A publication of the Archaeological Institute of America
How Milk Drinkers Conquered Europe
Wednesday, July 31, 2013
LONDON, ENGLAND—An international team of scientists formed a multidisciplinary project called LeCHE (Lactase Persistence in the early Cultural History of Europe) to investigate the interaction of genes and culture in the populating of Europe. They think that a “two-step milk revolution” may have provided the nutrition needed to survive in the northern climates. The first step of the revolution required cattle herders to learn how to ferment milk to make cheese and yogurt.
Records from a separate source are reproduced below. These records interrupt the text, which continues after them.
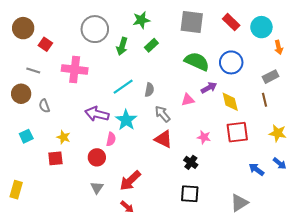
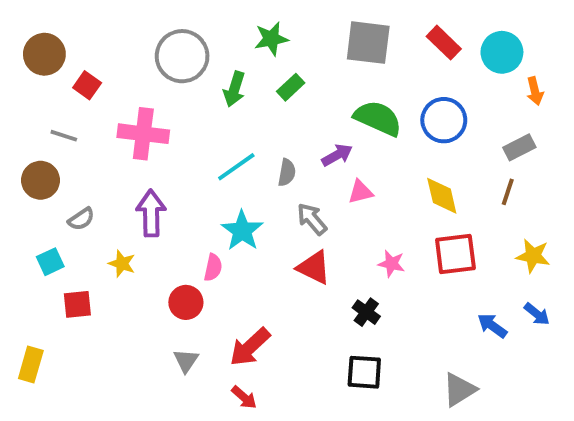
purple arrow: (209, 88) -> (337, 155), moved
brown line: (264, 100) -> (508, 192), turned 32
gray semicircle: (44, 106) -> (81, 219), moved, turned -104
purple arrow: (97, 114) -> (151, 213), moved, turned 75
red square: (55, 158) -> (77, 304), moved

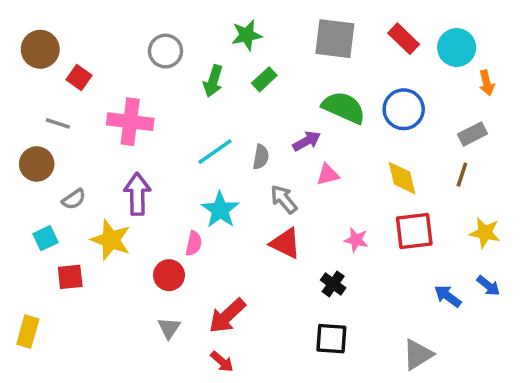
gray circle: (182, 56) -> (165, 51), size x0.7
yellow star: (122, 264) -> (111, 240), size x1.6

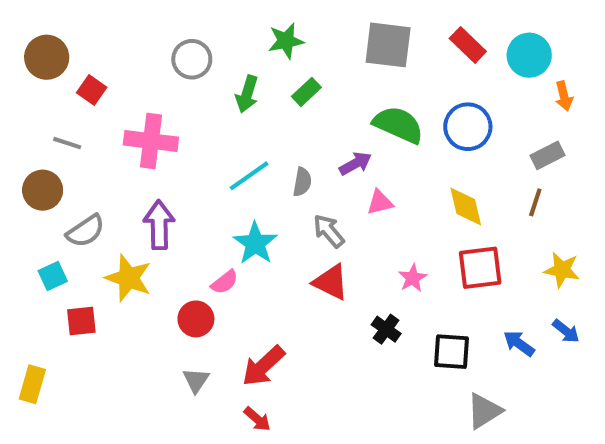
gray semicircle: (74, 199) -> (86, 231), size x1.4
pink star: (356, 240) -> (413, 278), turned 30
pink semicircle: (194, 243) -> (225, 282), turned 40
black square: (331, 339) -> (451, 352), moved

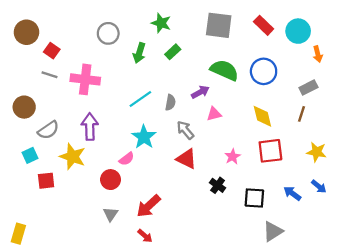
green star: (286, 41) -> (161, 23), turned 30
gray line: (67, 143) -> (49, 75), moved
yellow rectangle: (32, 384) -> (18, 234), moved

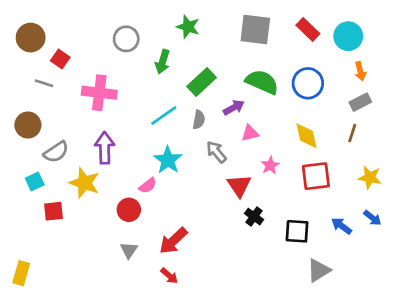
green rectangle: (173, 52) -> (202, 82), moved, size x1.5
orange arrow: (318, 54) -> (360, 71), moved
gray line: (49, 75) -> (44, 83), moved
pink star: (233, 157) -> (270, 165), moved
red triangle: (186, 159) -> (239, 186), moved, turned 30

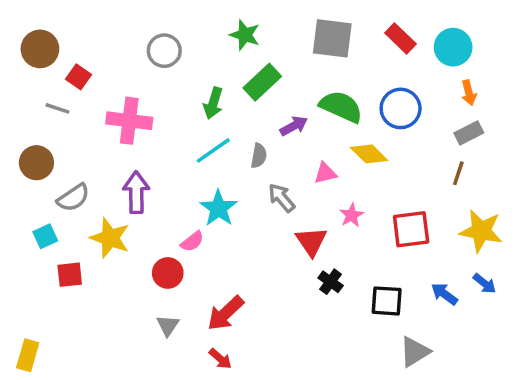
green arrow: (162, 62) -> (213, 103), moved
green rectangle: (202, 82) -> (262, 82), moved
purple arrow: (234, 108) -> (294, 126), moved
yellow diamond: (306, 136) -> (369, 154), moved, turned -32
yellow star: (370, 177) -> (481, 231), size x1.4

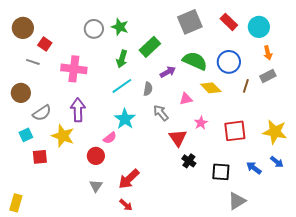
green star: (245, 35) -> (120, 27), moved
gray square: (332, 38) -> (190, 22), turned -30
brown line: (458, 173) -> (246, 86), moved

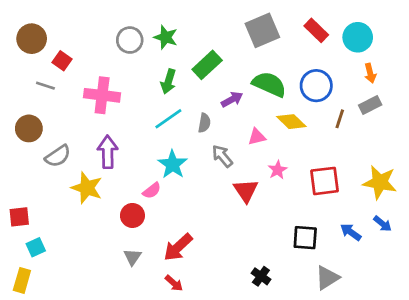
cyan square: (26, 135) -> (36, 247), moved
red square: (40, 157) -> (19, 217), moved
black cross: (189, 161) -> (261, 276), moved

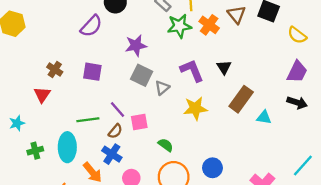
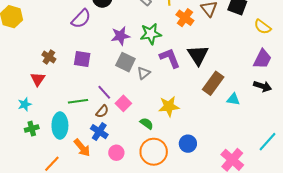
green star: (179, 26) -> (151, 34), moved
black triangle: (224, 67) -> (198, 55), size x1.6
yellow star: (195, 108) -> (169, 106), moved
pink square: (139, 122) -> (123, 103), turned -35
cyan star: (17, 123) -> (25, 104), moved

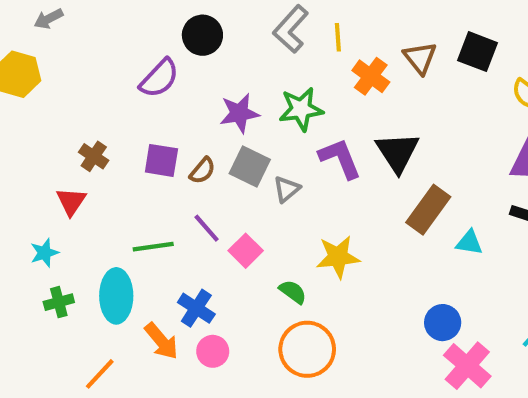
brown semicircle: (102, 111) -> (202, 171), moved
blue circle: (188, 144) -> (443, 323), moved
pink circle: (116, 153) -> (213, 351), moved

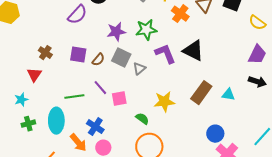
black triangle: (397, 152) -> (193, 51), turned -30
brown rectangle: (428, 210) -> (201, 93), moved
pink square: (246, 251) -> (119, 99), turned 35

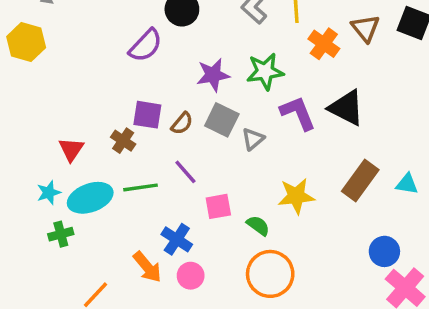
brown cross: (45, 53) -> (123, 141), moved
pink square: (119, 99) -> (218, 206), moved
cyan ellipse: (56, 121) -> (90, 198), moved, turned 70

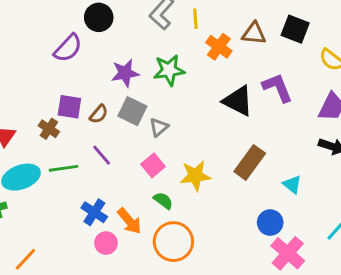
brown triangle: (365, 28) -> (254, 33), turned -45
purple L-shape: (298, 113) -> (277, 88), moved
cyan triangle: (407, 184) -> (292, 184), moved, turned 30
pink square: (218, 206) -> (153, 165), moved, turned -30
orange arrow: (147, 267) -> (129, 221), moved

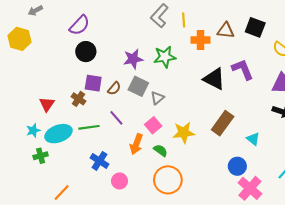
black circle: (99, 17) -> (86, 52), moved
orange cross: (219, 47) -> (200, 40), turned -36
purple semicircle: (68, 48) -> (80, 25), moved
blue cross: (94, 212) -> (100, 161), moved
orange arrow: (129, 221) -> (136, 144), moved, turned 60

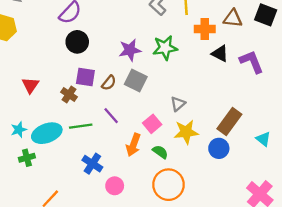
black triangle: (214, 79) -> (220, 54), moved, size x0.7
gray triangle: (157, 98) -> (178, 104), moved
red triangle: (47, 104) -> (30, 85), moved
blue circle: (237, 166) -> (219, 148), moved

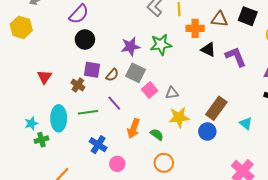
gray triangle: (178, 104) -> (172, 93), turned 32
pink square: (152, 124) -> (150, 90), moved
cyan star: (19, 130) -> (31, 123), moved
cyan ellipse: (47, 133) -> (59, 118), turned -70
orange circle: (168, 185) -> (164, 163), size x0.7

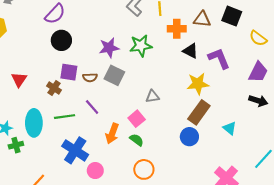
brown semicircle: (112, 75) -> (90, 77), turned 48
pink square: (150, 90) -> (137, 119), moved
yellow star: (179, 117) -> (198, 84), moved
blue cross: (98, 145) -> (75, 150), size x1.4

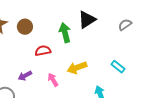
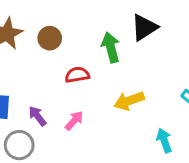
purple arrow: (25, 76) -> (37, 116), moved, turned 80
pink arrow: (53, 80) -> (74, 121), moved, turned 72

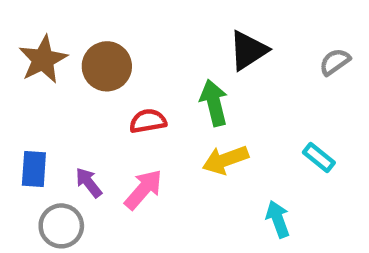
brown circle: (50, 38) -> (107, 66), size x1.4
green arrow: (111, 47) -> (214, 103), moved
pink arrow: (74, 121) -> (143, 189), size x1.4

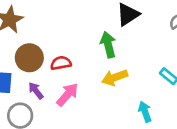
brown circle: (107, 66) -> (29, 58), moved
red semicircle: (148, 121) -> (61, 63), moved

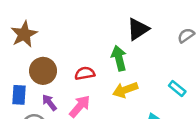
red semicircle: (61, 63) -> (85, 73), moved

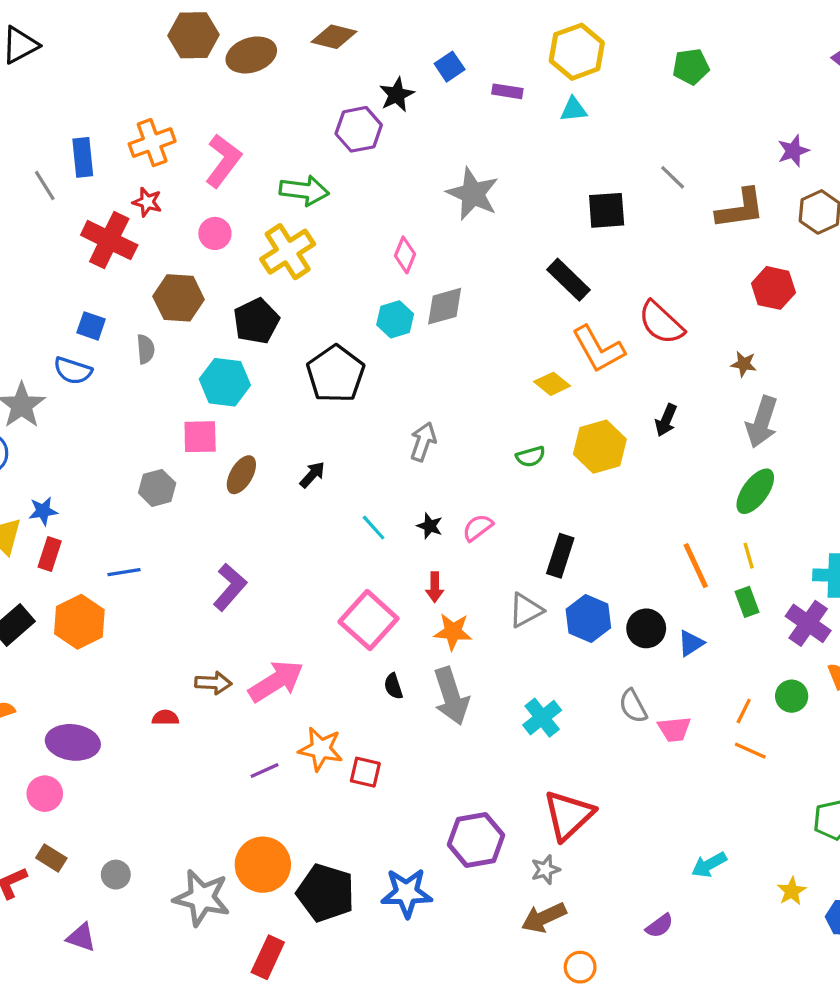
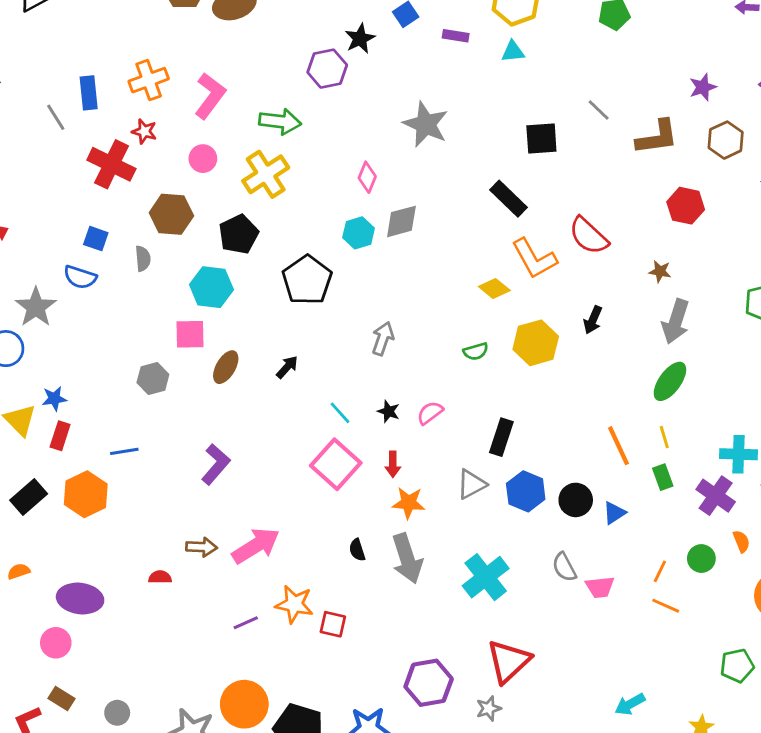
pink square: (369, 620) -> (336, 464), moved
cyan cross: (542, 718) -> (486, 577), size x1.4

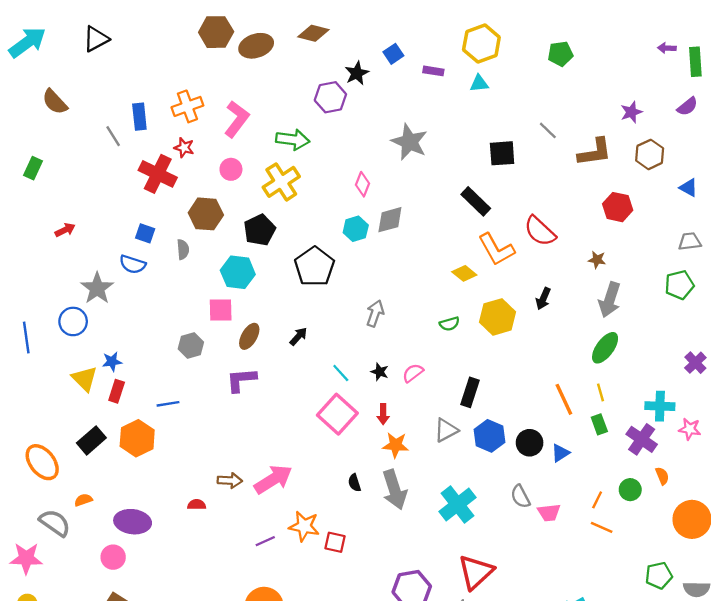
purple L-shape: (216, 464) -> (241, 380), moved, turned -136

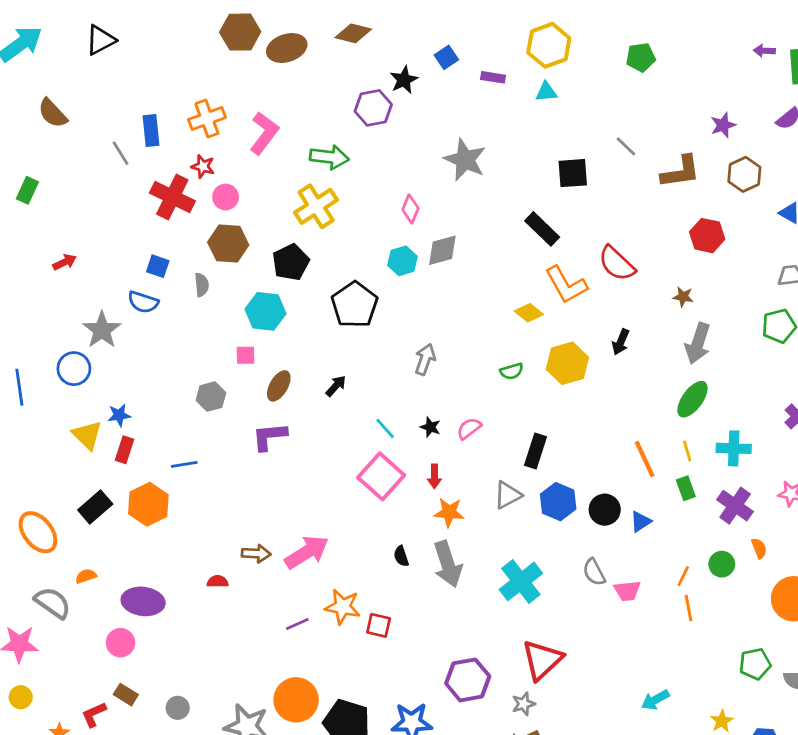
pink circle: (231, 169) -> (226, 197), moved
pink square: (221, 310) -> (246, 355), size x0.7
cyan cross: (660, 406) -> (734, 448), moved
orange line: (602, 527) -> (688, 608), turned 55

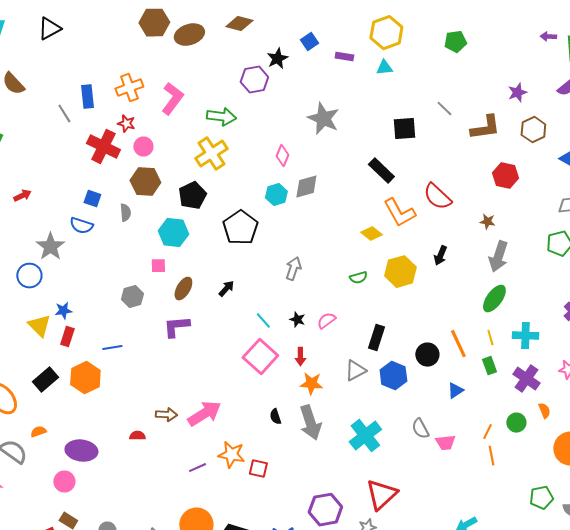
black circle: (605, 510) -> (427, 355), moved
Mélanie Roffet-Salque of the University of Bristol discovered milk fats on a piece of perforated 7,000-year-old pottery from Poland, illustrating this step. Cheese and yogurt are easier for adults to digest than raw milk. The second step was a genetic mutation that allows human adults to digest milk. This mutation may have contributed to the rapid spread of farmers and herders through Europe. “It could be that a large proportion of Europeans are descended from the first lactase-persistent dairy farmers in Europe,” said population geneticist Mark Thomas of University College London. An examination of cattle and the bones of other animals that provide milk shows that the domesticated cattle at Neolithic sites in Europe were more closely related to cows from the Middle East than local wild aurochs. “For a long time, the mainstream of continental European archaeology said Mesolithic hunter-gatherers developed into Neolithic farmers. We basically showed they were completely different,” said palaeogeneticist Joachim Burger of the Johannes Gutenberg University of Mainz.